Eyang Kakung di rumahku, 2010 |
Ini dini hari di tiga
April. Di mana segala cemas dan kecamuk itu seketika berubah mengelabu,
berhujan, dan menggelap perlahan...
©
Rabu malam, pukul
sebelas. Ayah baru saja tiba di rumah, sepulangnya beliau dari Malang untuk
sebuah urusan bersama beberapa teman. Keletihan tergambar jelas di raut beliau.
Baru saja beliau akan meraih handuk dan membawanya ke kamar mandi, ponsel lawas
miliknya berdering. Ayah menjawab telepon itu, dan wajah lelah Ayah tergantikan
dengan mimik cemas.

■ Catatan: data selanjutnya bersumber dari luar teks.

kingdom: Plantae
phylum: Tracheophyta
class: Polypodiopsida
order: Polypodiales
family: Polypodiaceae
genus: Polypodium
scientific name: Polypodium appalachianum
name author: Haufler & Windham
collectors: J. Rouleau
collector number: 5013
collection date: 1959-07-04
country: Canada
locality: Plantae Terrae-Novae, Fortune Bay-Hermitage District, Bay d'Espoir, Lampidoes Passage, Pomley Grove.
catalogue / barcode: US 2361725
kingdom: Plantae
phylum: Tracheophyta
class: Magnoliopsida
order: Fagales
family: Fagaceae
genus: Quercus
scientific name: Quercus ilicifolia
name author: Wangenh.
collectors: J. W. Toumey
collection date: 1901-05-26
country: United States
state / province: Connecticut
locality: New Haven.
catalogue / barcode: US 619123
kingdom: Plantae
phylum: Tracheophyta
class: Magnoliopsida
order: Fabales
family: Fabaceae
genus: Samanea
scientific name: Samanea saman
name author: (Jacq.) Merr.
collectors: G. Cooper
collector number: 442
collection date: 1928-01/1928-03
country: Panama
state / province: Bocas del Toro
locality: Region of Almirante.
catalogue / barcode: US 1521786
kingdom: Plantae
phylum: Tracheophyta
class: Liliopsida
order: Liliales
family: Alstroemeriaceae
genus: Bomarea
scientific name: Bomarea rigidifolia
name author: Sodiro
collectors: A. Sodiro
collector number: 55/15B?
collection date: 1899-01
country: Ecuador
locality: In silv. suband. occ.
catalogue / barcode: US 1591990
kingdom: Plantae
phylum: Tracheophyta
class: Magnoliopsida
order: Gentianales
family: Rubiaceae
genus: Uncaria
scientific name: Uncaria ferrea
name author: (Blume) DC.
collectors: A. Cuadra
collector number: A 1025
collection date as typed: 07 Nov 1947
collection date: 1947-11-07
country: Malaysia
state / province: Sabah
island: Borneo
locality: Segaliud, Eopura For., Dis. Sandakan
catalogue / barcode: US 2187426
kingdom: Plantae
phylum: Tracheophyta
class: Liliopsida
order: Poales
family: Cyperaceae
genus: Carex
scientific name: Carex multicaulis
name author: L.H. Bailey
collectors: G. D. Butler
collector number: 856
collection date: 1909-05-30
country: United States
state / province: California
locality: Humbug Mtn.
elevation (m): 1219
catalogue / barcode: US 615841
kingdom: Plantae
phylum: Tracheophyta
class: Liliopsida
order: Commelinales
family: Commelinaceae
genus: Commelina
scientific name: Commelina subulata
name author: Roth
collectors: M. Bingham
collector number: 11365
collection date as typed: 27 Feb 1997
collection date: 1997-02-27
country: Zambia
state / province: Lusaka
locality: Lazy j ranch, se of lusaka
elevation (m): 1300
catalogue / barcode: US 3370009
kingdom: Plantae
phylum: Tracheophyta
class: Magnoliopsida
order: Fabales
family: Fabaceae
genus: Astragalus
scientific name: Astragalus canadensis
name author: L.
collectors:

Aku, Mama,
dan Adik yang memperhatikannya juga jadi ikut khawatir dan penasaran, telepon
dari siapakah gerangan?
Beberapa menit
kemudian, telepon berakhir. Rupanya tadi dari Nenekku-istri baru Eyang Kakung tepatnya,
setelah ditinggal Ti Ning* untuk selamanya pada 2000 silam.
Nenek mengabarkan,
bahwa kondisi Eyang Kakung kritis. Ya, Eyang Kakung memang sakit sejak tiga
tahun terakhir. Mendengar itu, Ayah langsung mengontak pamanku yang tinggal di daerah Wlingi, dan mereka pun
sepakat menuju Malang malam itu juga.
Namun akhirnya, paman
memutuskan berangkat lebih dulu dengan motornya. Sementara Ayah masih di rumah,
terlelap sebentar, demi memulihkan tenaga. Dan akhirnya, saat angka sebelas
merapat, Ayah pun berangkat bersama Mama,
juga dengan motor.
©
Aku tak bisa memejamkan
mata barang sedetik pun. Entahlah,
perasaanku tak tenang sejak kabar tentang Eyang Kakung sampai di telinga
kami tadi. Setelah mengerjakan empat rakaat Isya' dan tadarus
sebentar, kurebahkan lagi tubuh lelahku di kasur, tapi tetap, sama sekali tak
terpejam. Hingga masuk dini hari, mataku justru
makin lebar saja.
Hingga kemudian, dering
ponsel memecah senyap. Saat itu sudah jam
setengah satu. Aku agak kaget, ternyata dari Tante Ririn, bukan Ayah atau Mama seperti yang kuduga.
"Dinda, di mana
sekarang?" suara
itu serak, lirih, hampir tak terdengar.
"Oh, aku di rumah,
Tante. Cuma Ayah dan Mama aja yang ke Malang."
Percakapan terhenti
sejenak. Aku diam dalam rasa penasaran. Ada apa sebenarnya?
"Din...Kung sudah
nggak ada, Din..."
Suara lirih
Tante seperti gemuruh yang mengejutkan di malam sunyi itu. Aku
tercekat. Ini tidak mungkin! Ini pasti mimpi! Kemudian, kesadaranku seperti
dipaksa pulih, seiring ucap istirja' terbata-bata. Aku terisak, dan mulai
tersedu ketika dialog pendek itu benar-benar usai.
Tangisku seperti lagu
kejutan di dini hari yang sepi. Beribu kenangan seperti nyata di
hadapan...Eyang Kakung, benarkah engkau sudah bertemu denganNya kini?
©
Masih terlukis jelas di
memoriku, penghujung Maret ini, baru saja, aku memasuki kamar sederhana itu
pada larut malam. Di atas dipan, tubuh kurusmu tergolek tanpa daya. Aku miris,
sungguh... Dan ketika kudekati, tatapmu penuh kejut, rindu, sedih, dan sayu.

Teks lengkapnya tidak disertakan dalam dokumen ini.